::: Information shown
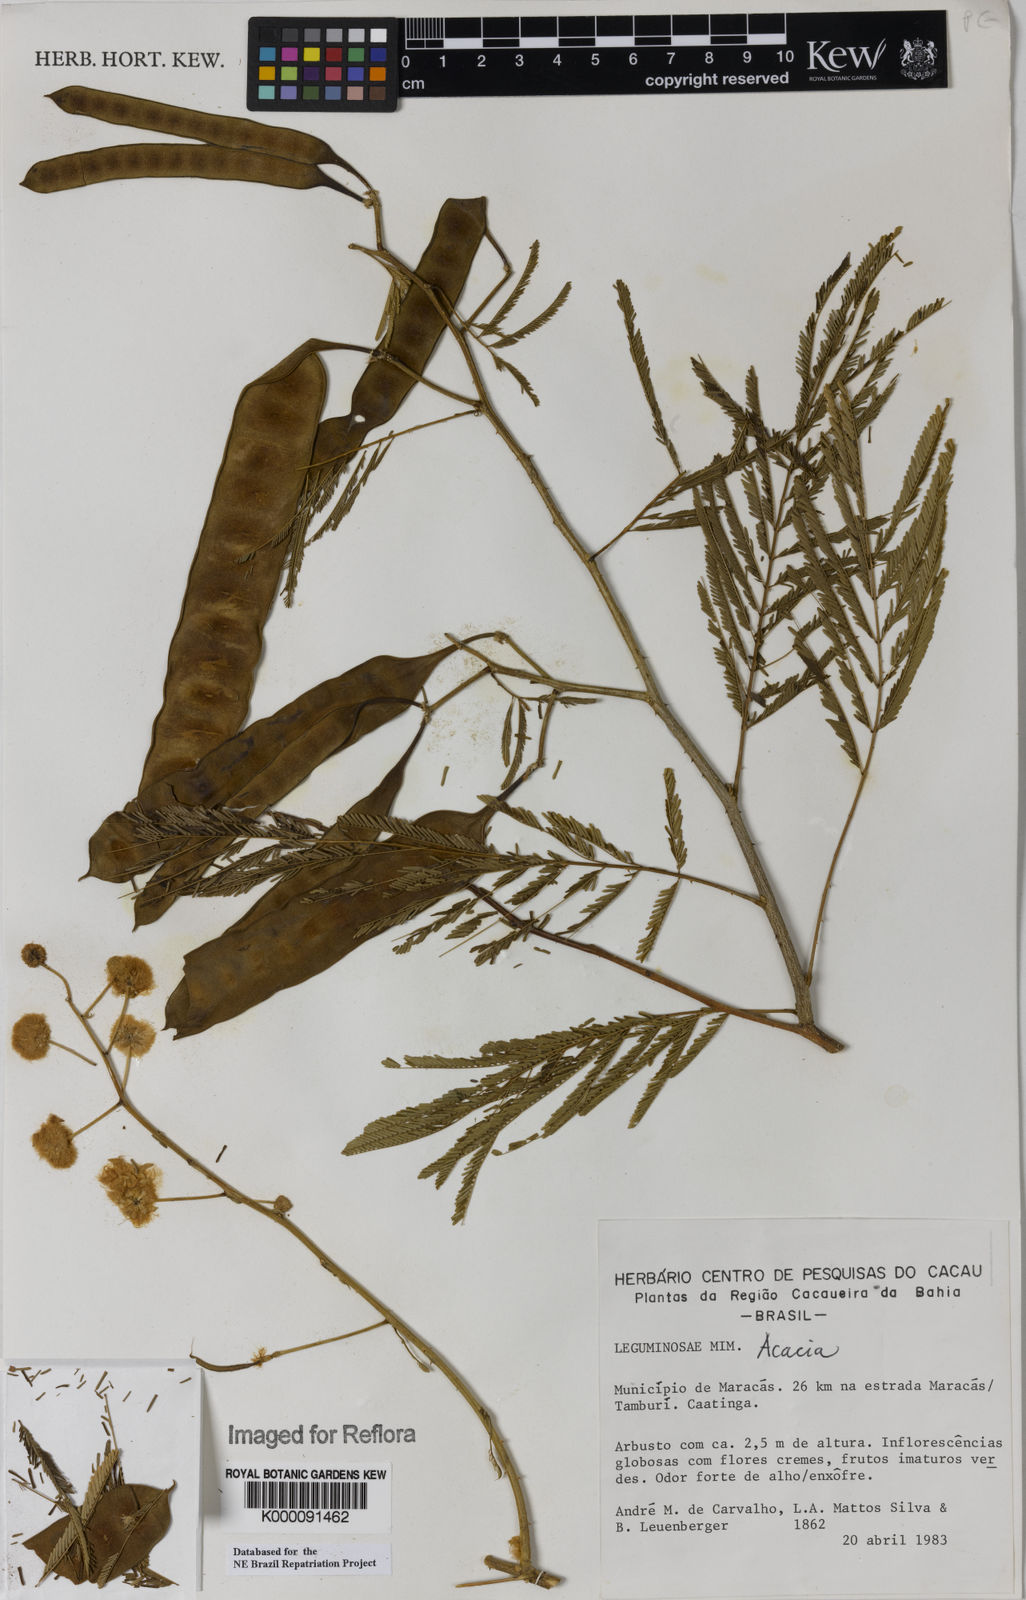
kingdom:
::::::
::: Information shown
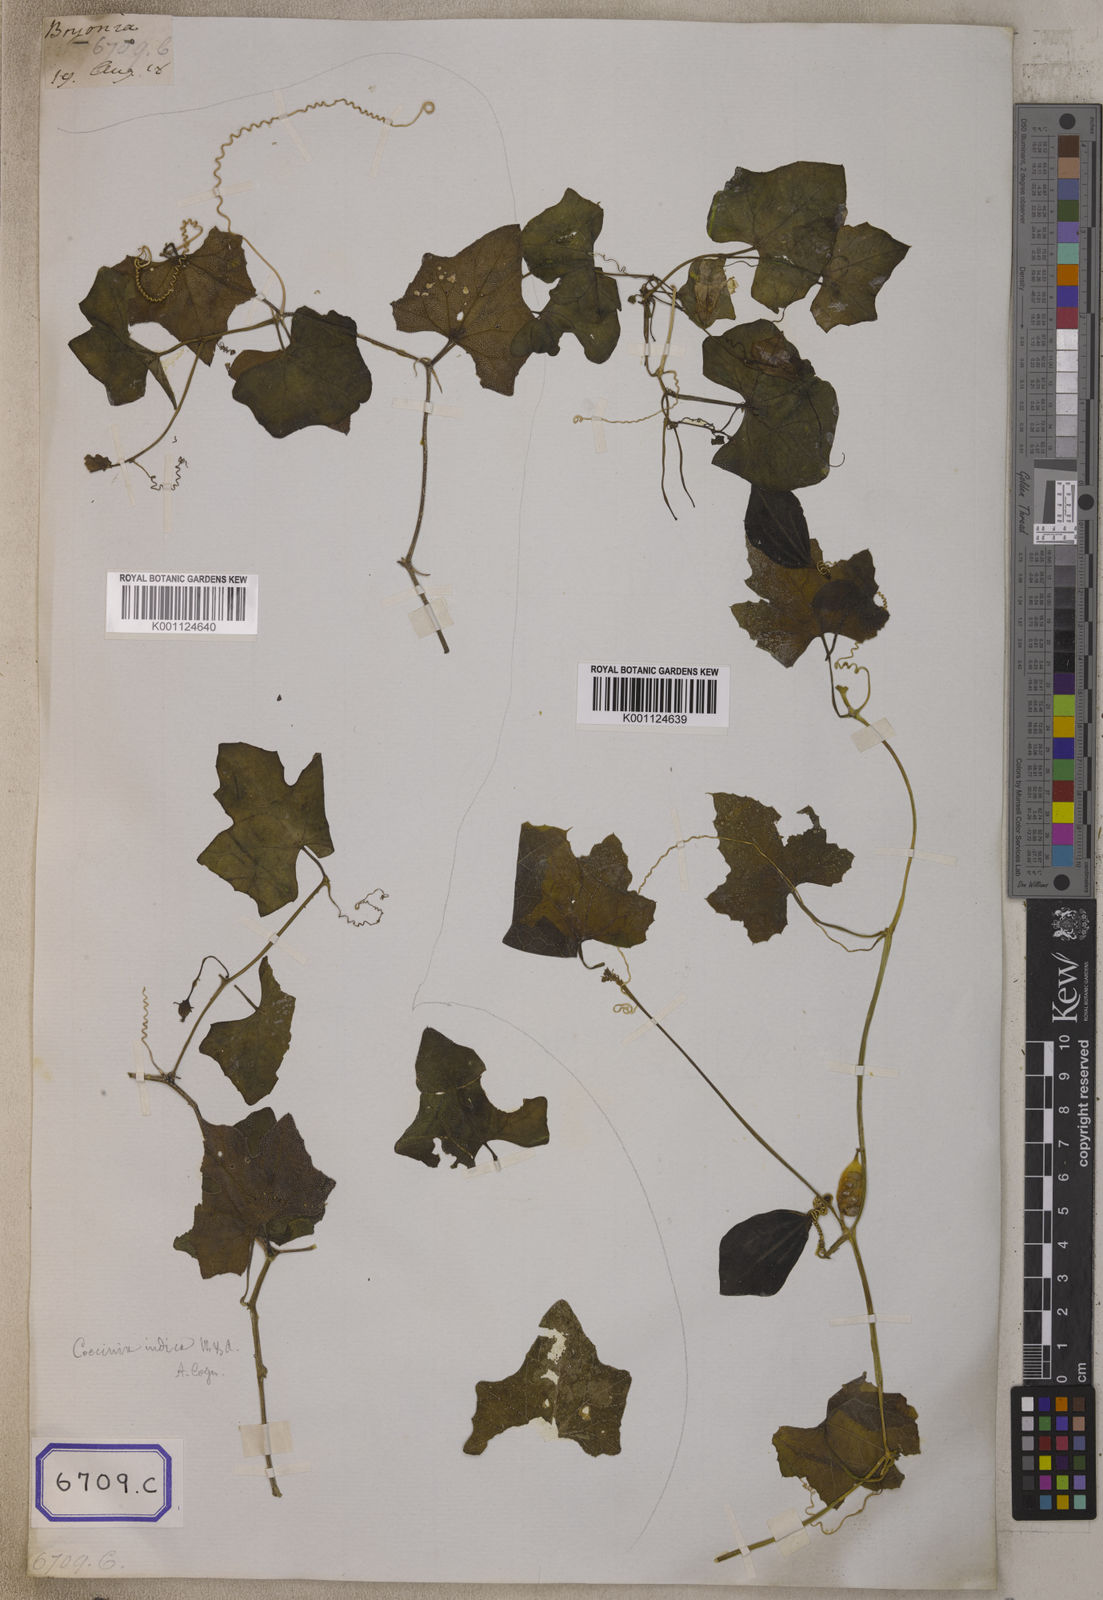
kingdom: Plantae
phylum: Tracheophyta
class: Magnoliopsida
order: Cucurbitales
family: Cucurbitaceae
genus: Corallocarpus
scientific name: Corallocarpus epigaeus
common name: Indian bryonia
::::::
## Task brief
Reproduce word for word the lines from the one containing "class: Magnoliopsida" up to and including the one containing "common name: Indian bryonia".

## Solution for this task
class: Magnoliopsida
order: Cucurbitales
family: Cucurbitaceae
genus: Corallocarpus
scientific name: Corallocarpus epigaeus
common name: Indian bryonia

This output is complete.